Introductory parts on Hidden Markov Models from A Tutorial on Hidden Markov Models and Selected Applications in Speech Recognition (Rabiner, 1989), 257-261
Set up example of Viterbi by hand.

Lecture 27 (Thu 29 Nov 07)

Finish example of Viterbi by hand.
Example of max probability state not on maximum probability path.
Example of CpG islands from Durbin et al pp 46-57 (handout).
Example from Bursty and Hierarchical Structure in Streams.


Final Exam

Take Home: available 2p.m. Tues 4 Dec, due 2 p.m. Fri 7 Dec (should take no more than a few hours...). Contact me by e-mail with any questions, and I'll have office hours on Wed afternoon, 2-4.


Background text for Lectures 1-5: Chpt 2, Sections 5.3,5.4, and Chpt 6 of Rosen, Discrete Mathematics and its Applications (6th edition), on reserve at engineering library, also used by cs 280. (These are the sections on Sets, Permutations and Combinations, Binomial Coefficients, Probability Theory, Bayes' Theorem, Expected Value and Variance.

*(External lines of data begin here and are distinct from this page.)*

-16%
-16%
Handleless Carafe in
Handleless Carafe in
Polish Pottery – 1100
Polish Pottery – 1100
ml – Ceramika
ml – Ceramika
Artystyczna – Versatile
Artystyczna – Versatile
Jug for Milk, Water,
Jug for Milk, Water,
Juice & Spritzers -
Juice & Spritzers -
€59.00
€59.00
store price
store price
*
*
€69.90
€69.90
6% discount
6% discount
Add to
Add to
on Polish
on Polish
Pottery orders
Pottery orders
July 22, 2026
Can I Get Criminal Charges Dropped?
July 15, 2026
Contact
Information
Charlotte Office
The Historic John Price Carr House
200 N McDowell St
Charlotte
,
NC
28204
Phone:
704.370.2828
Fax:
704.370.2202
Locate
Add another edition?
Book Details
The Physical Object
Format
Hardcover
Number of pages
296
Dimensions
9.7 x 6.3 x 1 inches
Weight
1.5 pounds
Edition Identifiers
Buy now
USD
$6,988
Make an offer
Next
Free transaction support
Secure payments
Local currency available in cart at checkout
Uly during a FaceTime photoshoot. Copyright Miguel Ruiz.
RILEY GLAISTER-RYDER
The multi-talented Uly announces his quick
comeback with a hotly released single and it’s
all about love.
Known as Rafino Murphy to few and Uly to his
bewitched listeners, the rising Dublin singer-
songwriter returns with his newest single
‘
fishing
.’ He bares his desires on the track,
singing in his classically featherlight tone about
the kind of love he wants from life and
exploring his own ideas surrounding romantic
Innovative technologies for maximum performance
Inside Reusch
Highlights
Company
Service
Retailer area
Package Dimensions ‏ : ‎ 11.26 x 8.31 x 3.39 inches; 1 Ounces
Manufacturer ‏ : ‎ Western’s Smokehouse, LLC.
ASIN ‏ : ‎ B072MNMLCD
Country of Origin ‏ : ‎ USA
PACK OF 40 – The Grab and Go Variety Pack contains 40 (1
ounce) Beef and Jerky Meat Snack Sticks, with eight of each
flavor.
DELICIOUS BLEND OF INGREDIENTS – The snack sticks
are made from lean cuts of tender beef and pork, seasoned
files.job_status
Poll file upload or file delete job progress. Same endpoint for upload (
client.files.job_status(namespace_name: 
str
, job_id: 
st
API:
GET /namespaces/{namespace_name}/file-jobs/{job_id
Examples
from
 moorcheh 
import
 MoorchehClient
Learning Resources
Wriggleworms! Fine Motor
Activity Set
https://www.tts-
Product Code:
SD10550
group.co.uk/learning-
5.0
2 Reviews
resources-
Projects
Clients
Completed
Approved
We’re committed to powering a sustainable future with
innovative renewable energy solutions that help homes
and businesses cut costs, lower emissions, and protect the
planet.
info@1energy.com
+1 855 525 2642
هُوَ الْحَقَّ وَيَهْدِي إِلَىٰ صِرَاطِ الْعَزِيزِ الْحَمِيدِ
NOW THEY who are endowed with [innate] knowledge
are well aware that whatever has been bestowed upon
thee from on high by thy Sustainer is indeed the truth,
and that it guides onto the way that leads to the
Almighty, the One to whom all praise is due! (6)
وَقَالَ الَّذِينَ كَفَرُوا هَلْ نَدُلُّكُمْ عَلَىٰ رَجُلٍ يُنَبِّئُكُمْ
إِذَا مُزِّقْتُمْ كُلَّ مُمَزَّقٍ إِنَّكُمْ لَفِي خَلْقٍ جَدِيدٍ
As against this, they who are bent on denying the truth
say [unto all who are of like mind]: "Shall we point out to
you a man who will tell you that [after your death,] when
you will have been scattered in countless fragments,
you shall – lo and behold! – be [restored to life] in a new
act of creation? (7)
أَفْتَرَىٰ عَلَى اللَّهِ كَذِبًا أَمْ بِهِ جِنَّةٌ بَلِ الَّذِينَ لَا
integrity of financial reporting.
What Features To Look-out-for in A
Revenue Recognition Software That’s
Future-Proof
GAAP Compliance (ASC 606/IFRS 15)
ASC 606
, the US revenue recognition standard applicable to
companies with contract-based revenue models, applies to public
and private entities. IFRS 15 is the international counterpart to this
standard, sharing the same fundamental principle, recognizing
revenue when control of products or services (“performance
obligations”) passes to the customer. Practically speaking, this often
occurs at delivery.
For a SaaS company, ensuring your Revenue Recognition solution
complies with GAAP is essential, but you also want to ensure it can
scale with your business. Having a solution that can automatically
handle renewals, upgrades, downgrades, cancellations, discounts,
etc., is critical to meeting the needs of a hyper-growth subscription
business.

Note that in earlier editions of the book these sections were in Chpts 1 and 4.)
For lectures 6--8, see Rosen sections 6.3,6.4 (Bayes' Thm, Expected Value and Variance)
For lectures 9--14, see Rosen chapters 9,10 (Graphs, Trees)
For lectures 21--24, see Rosen sections 12.2-12.4


Advising Notes

This course is a required course for the new Information Science (IS) major in the College of Arts and Sciences and the College of Agriculture and Life Sciences. It can also be used to satisfy the math/stats course requirement for the Information Science minor/concentration.
INFO295 and CS280 may not both be taken for credit towards the IS major.